Make sure that you have correctly installed PostgreSQL according to these instructions. Check that you can connect to your locally-running database by running psql from the command line.

If you run into problems, on a Mac using Homebrew, run brew services restart postgresql and try to connect again. On Ubuntu, run sudo service postgresql restart and try to connect again.

Loading the file

Please download the file and navigate in the Terminal to its location.

Now run the command psql --file=data.sql in a new Terminal window/tab.

If it doesn't work try psql -f data.sql. If it still doesn't work then holler.

This will connect to your PostgreSQL server and run all of the SQL in data.sql, setting up our database for us.

DATASET EXCERPTS:
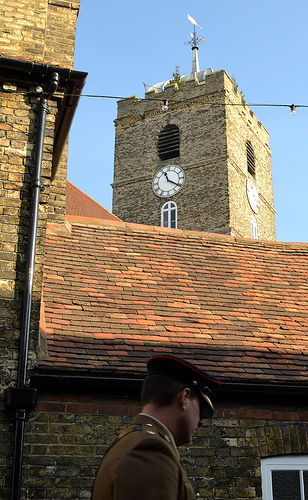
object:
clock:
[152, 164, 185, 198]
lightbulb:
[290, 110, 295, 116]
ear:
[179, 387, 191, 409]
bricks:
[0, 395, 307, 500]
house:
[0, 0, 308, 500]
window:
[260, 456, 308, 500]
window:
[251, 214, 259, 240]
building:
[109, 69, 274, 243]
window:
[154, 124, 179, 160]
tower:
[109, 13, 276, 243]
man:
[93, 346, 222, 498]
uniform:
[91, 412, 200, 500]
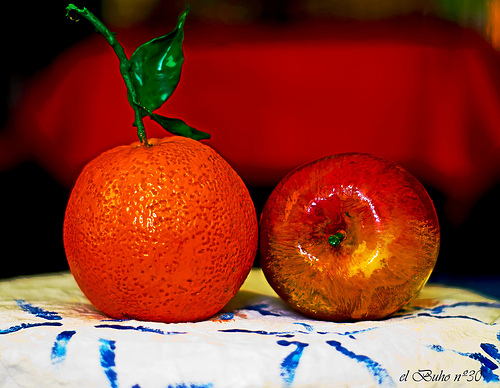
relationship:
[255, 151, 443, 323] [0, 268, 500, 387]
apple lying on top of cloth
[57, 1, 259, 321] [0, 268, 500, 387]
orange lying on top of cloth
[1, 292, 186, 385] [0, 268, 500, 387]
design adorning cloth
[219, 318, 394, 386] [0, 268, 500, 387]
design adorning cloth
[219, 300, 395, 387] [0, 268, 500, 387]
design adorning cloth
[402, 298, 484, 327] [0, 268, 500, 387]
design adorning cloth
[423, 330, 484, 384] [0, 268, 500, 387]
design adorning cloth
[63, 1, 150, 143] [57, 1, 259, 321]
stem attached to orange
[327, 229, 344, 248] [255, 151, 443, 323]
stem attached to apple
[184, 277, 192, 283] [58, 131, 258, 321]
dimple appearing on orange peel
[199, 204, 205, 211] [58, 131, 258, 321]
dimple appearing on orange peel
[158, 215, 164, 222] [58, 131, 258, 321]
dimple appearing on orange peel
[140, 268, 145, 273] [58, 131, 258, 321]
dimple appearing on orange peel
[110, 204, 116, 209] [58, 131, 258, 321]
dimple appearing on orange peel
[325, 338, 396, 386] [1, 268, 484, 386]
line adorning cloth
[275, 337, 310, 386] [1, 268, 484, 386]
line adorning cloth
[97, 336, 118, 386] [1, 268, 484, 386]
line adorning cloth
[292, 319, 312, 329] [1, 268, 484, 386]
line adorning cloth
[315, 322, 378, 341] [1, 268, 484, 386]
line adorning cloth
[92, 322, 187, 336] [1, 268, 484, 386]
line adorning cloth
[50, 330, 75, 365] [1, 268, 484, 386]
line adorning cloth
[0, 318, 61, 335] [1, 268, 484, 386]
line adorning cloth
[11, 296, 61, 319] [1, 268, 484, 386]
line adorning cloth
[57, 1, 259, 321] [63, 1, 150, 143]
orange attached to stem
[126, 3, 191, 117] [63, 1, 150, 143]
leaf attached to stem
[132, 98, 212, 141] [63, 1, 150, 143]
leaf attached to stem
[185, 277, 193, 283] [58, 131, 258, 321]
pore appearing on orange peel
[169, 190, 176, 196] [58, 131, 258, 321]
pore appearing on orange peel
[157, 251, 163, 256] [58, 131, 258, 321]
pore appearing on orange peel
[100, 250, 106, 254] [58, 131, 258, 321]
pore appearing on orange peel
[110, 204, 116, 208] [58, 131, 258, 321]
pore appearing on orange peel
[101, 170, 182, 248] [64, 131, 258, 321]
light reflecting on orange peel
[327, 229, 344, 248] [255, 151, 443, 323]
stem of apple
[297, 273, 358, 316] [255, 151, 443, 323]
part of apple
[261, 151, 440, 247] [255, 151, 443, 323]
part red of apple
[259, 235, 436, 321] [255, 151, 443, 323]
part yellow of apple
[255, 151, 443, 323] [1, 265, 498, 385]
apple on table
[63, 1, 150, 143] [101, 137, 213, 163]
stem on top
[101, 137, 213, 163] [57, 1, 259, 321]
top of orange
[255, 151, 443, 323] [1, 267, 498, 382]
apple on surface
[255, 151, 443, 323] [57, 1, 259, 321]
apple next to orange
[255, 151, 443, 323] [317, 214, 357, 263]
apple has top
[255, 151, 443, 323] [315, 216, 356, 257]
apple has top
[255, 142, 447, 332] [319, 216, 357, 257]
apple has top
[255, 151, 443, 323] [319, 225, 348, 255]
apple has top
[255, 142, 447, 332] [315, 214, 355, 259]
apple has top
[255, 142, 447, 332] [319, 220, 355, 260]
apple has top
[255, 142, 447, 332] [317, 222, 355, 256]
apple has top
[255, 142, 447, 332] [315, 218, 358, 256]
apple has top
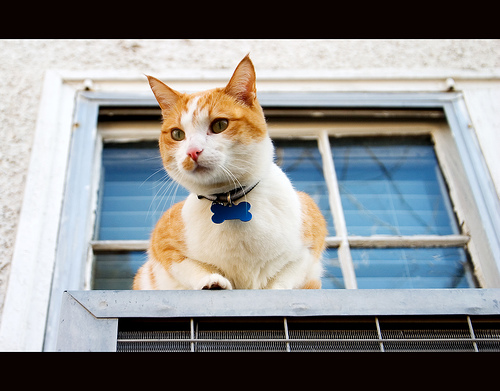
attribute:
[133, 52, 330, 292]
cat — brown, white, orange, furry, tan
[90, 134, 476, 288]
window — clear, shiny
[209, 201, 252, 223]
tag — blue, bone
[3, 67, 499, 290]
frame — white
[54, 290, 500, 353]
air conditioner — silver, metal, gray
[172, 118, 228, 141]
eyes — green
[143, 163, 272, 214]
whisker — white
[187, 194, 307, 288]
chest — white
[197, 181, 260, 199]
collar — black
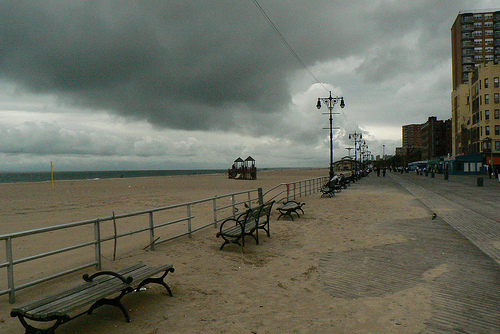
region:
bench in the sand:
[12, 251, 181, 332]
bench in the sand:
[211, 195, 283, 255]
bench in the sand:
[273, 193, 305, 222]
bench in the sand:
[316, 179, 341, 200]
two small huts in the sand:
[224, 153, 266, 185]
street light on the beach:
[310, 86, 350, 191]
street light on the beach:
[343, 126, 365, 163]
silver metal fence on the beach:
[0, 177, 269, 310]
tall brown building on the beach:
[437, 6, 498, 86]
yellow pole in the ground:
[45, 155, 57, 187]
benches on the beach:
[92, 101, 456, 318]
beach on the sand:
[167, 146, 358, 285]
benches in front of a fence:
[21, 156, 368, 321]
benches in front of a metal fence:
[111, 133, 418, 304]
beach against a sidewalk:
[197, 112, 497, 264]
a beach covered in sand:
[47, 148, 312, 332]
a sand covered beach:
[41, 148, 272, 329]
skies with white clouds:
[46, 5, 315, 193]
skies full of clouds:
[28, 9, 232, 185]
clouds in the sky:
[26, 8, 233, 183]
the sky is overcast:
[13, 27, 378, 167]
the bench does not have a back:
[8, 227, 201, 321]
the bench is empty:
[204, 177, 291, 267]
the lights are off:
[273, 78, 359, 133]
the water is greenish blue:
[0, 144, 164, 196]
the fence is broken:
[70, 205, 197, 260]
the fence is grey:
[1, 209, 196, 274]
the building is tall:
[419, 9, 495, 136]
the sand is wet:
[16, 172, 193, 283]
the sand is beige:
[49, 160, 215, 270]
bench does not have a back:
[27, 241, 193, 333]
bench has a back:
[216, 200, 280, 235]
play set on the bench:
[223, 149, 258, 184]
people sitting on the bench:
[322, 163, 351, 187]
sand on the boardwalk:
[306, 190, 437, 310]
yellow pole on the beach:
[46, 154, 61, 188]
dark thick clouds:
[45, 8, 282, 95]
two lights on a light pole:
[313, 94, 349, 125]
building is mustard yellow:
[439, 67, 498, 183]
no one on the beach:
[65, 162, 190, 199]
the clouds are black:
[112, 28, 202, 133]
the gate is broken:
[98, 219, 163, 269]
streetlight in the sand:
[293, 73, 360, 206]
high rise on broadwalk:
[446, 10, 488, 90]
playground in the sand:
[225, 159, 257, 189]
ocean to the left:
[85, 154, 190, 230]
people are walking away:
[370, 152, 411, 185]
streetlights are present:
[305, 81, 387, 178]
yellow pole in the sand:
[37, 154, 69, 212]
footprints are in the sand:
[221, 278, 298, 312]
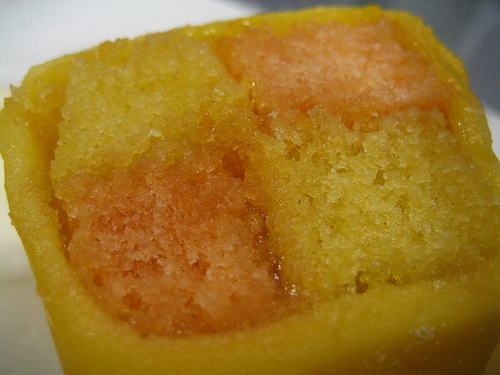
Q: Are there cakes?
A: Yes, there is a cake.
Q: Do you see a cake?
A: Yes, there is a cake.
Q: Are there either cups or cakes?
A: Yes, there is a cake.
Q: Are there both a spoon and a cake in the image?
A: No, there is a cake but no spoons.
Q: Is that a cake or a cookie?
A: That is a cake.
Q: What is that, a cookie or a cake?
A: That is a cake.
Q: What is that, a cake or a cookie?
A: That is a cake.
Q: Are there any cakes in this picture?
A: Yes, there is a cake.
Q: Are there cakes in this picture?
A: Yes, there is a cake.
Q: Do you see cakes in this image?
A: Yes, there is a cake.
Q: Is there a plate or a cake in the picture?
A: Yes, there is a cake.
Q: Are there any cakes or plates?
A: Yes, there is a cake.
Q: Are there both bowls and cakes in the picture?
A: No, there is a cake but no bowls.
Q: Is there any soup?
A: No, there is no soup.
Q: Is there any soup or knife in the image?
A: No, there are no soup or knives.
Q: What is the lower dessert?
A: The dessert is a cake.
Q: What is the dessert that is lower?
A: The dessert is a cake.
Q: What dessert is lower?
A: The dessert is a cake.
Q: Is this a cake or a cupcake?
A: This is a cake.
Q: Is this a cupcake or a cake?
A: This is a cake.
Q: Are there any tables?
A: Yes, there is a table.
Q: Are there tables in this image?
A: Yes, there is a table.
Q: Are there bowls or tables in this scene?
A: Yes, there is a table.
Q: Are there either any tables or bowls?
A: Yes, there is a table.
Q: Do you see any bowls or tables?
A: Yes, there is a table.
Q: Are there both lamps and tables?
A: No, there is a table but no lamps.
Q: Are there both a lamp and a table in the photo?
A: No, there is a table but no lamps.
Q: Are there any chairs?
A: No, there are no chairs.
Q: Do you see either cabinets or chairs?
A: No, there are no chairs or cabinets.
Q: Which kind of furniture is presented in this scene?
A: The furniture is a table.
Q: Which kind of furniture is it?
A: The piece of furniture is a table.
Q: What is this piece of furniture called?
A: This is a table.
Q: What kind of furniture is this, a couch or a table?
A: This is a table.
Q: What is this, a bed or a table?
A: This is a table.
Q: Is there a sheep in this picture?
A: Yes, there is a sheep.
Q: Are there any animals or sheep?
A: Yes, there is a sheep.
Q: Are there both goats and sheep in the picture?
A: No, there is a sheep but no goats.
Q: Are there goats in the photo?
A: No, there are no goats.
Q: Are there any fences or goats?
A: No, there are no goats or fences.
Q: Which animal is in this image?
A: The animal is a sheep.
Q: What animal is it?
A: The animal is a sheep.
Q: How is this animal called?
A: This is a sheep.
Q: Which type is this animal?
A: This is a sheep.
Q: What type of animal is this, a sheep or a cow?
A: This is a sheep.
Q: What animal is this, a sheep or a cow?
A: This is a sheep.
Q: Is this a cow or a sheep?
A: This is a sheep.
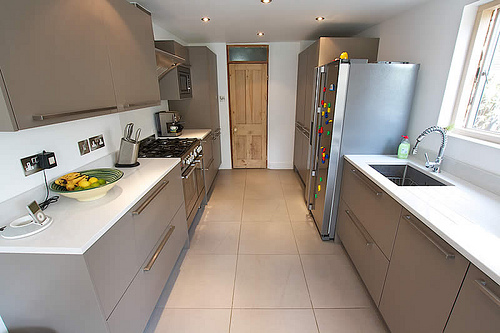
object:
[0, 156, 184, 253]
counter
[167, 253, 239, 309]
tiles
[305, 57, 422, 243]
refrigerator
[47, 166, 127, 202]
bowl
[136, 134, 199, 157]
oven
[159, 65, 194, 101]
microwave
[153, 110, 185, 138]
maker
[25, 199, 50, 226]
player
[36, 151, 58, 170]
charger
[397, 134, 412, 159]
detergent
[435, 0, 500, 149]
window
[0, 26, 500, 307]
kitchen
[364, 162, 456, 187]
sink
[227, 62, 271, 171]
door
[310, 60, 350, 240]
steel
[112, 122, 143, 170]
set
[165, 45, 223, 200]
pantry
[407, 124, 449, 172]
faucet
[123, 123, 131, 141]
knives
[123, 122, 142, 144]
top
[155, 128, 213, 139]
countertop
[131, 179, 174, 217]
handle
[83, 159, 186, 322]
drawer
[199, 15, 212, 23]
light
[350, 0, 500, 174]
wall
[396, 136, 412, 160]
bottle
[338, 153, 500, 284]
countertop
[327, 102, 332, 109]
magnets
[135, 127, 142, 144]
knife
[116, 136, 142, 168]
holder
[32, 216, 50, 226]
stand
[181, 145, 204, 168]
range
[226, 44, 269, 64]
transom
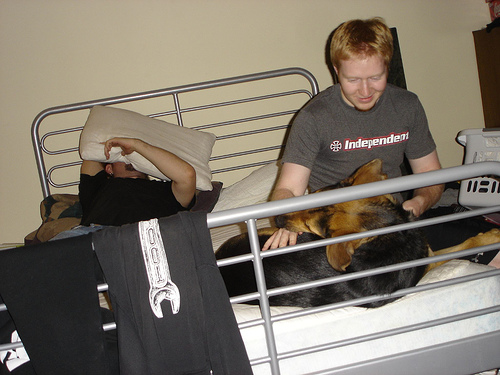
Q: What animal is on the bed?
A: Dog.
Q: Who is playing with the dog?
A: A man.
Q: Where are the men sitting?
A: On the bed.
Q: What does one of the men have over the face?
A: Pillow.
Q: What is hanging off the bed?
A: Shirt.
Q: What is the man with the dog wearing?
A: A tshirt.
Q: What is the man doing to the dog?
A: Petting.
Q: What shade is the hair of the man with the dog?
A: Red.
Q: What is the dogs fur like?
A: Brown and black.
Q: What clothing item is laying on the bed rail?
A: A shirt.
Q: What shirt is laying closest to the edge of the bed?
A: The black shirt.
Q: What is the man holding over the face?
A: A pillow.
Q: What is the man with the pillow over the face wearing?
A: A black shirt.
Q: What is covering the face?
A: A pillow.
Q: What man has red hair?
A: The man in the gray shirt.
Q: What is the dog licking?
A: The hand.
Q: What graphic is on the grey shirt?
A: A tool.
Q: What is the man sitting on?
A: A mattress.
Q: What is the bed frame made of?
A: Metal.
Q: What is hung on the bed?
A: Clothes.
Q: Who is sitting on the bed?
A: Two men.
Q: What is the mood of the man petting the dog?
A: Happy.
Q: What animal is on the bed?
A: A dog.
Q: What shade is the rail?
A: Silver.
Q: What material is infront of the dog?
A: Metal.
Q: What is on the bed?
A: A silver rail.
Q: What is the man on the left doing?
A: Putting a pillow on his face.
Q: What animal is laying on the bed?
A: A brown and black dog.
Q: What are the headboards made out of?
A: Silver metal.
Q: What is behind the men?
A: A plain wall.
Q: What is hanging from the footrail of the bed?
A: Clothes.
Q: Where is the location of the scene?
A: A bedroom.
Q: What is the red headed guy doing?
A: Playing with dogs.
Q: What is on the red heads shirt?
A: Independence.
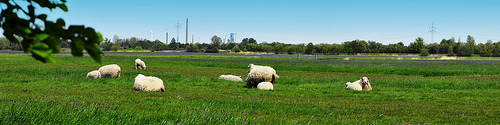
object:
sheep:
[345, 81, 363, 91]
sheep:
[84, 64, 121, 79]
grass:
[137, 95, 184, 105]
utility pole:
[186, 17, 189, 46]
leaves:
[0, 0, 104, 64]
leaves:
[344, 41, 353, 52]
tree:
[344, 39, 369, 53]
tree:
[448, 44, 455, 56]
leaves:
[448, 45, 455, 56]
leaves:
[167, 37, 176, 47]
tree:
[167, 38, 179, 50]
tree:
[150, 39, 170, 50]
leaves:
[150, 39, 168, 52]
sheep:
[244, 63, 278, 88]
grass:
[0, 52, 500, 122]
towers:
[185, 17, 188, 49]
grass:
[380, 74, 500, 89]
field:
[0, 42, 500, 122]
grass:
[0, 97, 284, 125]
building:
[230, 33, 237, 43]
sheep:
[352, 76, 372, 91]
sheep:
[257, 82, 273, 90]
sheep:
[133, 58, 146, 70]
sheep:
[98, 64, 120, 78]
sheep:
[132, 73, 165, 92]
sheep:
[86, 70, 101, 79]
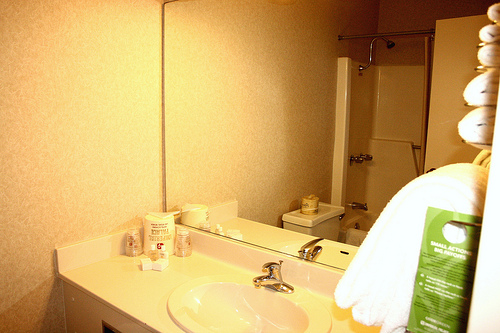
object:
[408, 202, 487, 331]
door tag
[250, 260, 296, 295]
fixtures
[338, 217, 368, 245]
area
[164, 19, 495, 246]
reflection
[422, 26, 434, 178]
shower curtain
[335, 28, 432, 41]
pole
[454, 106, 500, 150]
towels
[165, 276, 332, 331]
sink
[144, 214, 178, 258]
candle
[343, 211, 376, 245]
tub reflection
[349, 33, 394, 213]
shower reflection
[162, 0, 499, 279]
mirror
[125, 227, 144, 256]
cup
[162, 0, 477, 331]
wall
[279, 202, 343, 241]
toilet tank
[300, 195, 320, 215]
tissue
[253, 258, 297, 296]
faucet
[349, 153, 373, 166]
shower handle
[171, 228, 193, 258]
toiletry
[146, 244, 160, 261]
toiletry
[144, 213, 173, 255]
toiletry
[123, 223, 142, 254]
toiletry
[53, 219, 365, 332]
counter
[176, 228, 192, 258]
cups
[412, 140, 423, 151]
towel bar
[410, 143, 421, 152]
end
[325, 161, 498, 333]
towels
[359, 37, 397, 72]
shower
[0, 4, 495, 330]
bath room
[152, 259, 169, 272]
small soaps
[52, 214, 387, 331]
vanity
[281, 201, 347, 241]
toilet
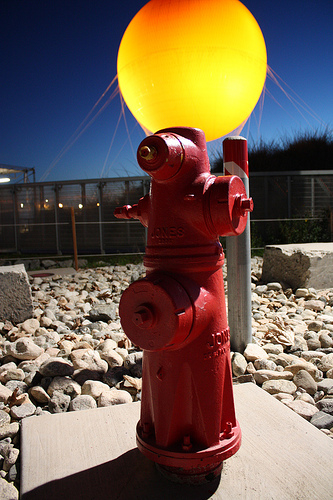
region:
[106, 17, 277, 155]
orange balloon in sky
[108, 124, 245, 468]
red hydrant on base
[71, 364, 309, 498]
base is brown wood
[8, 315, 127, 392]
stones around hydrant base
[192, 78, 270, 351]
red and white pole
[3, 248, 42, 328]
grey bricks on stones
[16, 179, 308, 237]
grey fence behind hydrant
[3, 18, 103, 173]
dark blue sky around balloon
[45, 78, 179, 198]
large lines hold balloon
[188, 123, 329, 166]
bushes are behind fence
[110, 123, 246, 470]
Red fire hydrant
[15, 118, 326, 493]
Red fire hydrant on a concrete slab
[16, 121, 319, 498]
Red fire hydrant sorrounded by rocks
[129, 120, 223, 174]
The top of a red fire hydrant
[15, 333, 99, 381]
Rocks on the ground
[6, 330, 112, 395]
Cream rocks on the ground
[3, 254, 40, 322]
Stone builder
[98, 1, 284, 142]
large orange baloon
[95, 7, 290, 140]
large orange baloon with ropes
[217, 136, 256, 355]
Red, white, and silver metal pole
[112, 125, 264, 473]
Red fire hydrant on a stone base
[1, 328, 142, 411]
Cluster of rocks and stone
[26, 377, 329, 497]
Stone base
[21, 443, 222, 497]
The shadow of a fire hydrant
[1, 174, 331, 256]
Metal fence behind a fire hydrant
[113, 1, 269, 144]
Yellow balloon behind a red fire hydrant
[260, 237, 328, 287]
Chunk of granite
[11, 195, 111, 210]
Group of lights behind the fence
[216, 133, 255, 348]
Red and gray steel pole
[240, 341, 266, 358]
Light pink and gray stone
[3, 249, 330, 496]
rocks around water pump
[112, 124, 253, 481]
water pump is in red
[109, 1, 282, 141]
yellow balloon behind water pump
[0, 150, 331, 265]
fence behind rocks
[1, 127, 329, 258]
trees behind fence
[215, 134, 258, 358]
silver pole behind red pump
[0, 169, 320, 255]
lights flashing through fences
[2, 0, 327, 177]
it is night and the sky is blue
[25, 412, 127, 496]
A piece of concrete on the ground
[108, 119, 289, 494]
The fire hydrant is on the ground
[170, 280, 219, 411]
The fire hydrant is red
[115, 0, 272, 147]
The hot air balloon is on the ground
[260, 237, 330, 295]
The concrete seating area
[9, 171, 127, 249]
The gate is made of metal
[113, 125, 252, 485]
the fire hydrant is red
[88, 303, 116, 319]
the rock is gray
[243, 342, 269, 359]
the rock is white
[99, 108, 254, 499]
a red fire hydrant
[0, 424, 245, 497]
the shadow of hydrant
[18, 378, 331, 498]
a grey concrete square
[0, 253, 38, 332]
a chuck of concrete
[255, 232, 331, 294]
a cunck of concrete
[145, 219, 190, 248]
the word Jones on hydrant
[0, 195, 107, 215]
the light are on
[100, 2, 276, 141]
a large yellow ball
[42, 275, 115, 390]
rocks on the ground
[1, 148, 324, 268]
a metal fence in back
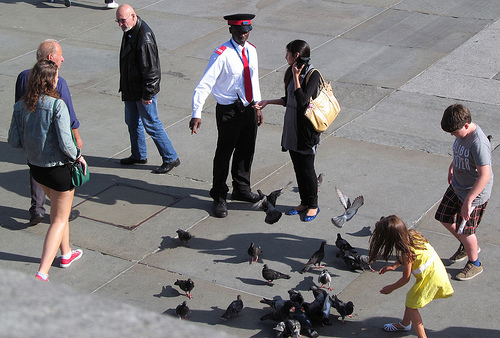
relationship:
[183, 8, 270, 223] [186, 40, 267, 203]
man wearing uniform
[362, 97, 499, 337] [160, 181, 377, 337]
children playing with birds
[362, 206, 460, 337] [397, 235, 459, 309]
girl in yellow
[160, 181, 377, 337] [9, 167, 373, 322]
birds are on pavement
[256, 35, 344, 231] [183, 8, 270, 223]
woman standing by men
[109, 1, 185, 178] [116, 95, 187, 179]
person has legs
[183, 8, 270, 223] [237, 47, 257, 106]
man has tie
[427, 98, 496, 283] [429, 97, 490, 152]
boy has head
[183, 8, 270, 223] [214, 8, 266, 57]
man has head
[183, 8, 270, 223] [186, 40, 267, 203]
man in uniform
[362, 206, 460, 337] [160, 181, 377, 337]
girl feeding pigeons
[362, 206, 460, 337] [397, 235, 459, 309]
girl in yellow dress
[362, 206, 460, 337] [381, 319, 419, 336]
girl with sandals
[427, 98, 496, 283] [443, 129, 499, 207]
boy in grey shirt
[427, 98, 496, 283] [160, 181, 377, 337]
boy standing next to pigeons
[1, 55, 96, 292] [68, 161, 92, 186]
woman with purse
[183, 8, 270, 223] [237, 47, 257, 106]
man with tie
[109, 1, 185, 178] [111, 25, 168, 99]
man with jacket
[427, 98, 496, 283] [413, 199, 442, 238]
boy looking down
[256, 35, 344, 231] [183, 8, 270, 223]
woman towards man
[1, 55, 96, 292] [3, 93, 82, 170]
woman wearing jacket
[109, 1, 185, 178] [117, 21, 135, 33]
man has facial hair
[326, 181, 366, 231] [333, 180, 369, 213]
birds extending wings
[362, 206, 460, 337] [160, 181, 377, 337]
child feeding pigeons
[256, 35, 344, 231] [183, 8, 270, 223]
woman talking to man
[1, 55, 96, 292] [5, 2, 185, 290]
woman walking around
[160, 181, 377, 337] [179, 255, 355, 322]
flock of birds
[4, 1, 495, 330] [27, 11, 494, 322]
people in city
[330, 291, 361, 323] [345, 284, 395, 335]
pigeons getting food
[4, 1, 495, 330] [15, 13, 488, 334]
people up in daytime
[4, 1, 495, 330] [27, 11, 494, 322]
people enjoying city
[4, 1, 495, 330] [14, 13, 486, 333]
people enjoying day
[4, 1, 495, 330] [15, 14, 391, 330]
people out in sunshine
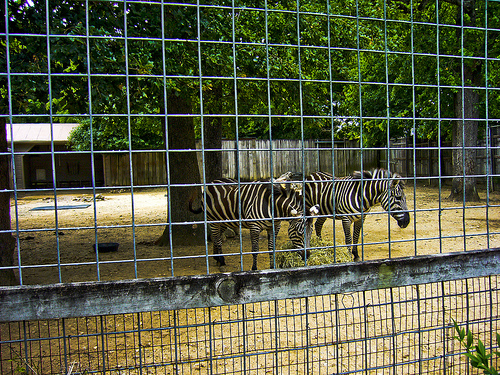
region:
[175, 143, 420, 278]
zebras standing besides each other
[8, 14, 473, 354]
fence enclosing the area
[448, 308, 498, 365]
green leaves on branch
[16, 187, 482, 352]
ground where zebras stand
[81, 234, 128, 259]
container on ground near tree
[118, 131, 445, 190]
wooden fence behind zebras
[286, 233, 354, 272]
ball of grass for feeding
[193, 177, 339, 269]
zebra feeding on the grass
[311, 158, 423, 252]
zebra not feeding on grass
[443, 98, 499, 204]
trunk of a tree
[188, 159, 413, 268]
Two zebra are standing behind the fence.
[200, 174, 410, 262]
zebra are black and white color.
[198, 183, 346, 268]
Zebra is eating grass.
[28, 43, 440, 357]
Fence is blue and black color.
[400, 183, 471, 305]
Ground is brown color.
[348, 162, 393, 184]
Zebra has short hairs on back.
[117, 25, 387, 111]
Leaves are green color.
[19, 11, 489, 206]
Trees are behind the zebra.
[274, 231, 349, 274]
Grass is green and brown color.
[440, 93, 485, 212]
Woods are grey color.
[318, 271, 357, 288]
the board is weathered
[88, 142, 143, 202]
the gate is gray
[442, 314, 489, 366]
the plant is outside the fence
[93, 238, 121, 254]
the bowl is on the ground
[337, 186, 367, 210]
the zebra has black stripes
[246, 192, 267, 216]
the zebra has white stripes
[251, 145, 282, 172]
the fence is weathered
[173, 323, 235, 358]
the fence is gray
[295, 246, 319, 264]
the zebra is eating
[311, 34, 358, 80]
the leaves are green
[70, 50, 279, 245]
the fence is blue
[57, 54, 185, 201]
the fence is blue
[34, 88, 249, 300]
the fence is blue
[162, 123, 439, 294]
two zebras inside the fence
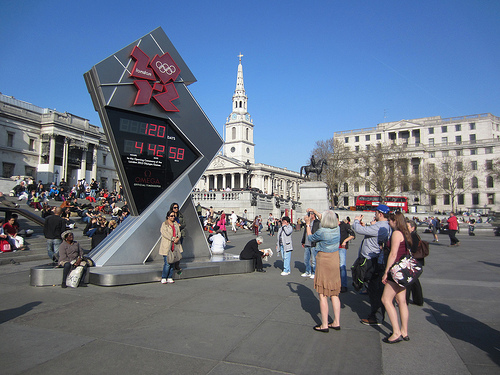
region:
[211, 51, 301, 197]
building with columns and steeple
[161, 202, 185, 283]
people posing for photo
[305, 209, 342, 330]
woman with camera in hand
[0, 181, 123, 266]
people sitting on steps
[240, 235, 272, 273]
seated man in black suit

EXERCISE PROMPT:
Answer these from the PostgreSQL setup text:
(a) What command does it give for restarting PostgreSQL on Ubuntu?
(b) Which command should be tried if psql --file=data.sql doesn't work?
(c) What does running that command do?

SOLUTION BELOW:
(a) sudo service postgresql restart
(b) psql -f data.sql
(c) It connects to the PostgreSQL server and runs all of the SQL in data.sql, setting up the database.